Kapoor, A.G. 2002. Review of Impact Evaluation Methodologies Used By The Operations Evaluation Department Over Past 25 Years. Operations Evaluation Department Working Paper. Washington, DC, USA: World Bank. 20 p.

 

Nonparametric calculation of the Malmquist TFP index without accounting for contemporaneous technical change

 

In recent years a large number of studies analysing agricultural total factor productivity (TFP) with nonparametric variants of the Malmquist TFP index began to show rapid agricultural productivity declines across the developing world, indicating technological regress in the agricultural sector. Although these studies did not intend to primarily analyse the impact of agricultural research, these findings cast doubt on epIAs that demonstrated productivity growth as a result of agricultural research investments.

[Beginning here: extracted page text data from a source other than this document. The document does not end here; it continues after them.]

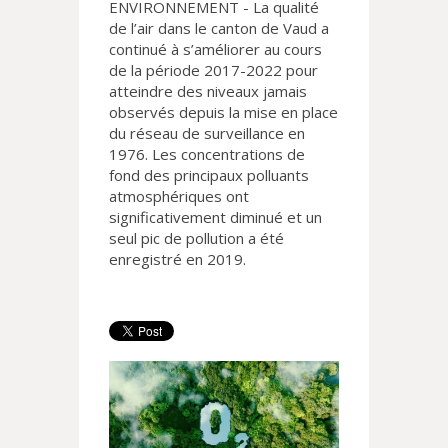
ENVIRONNEMENT - La qualité
de l’air dans le canton de Vaud a
continué à s’améliorer au cours
de la période 2017-2022 pour
atteindre des niveaux jamais
observés depuis la mise en place
du réseau de surveillance en
1976. Les concentrations de
fond des principaux polluants
atmosphériques ont
significativement diminué et un
seul pic de pollution a été
enregistré en 2019.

However, these Malmquist TFP index results were later shown to be a product of improperly selected points of reference for technological change (“the technological frontier”). These prior studies assumed that all technological progress essentially affected all production possibilities equally, whereas the reality of contemporaneous technologies means than a new production technique is likely to move the production possibilities frontier in one direction. With this error corrected, most developing countries display positive TFP growth.

 

For further discussion of the calculation errors in previous Malmquist TFP index studies, please read :

Nin, A., C. Arndt, and P.V. Preckel. 2003. Is agricultural productivity in developing countries really shrinking? New evidence using a modified nonparametric approach. Journal of Development Economics. 71(2): 395-415.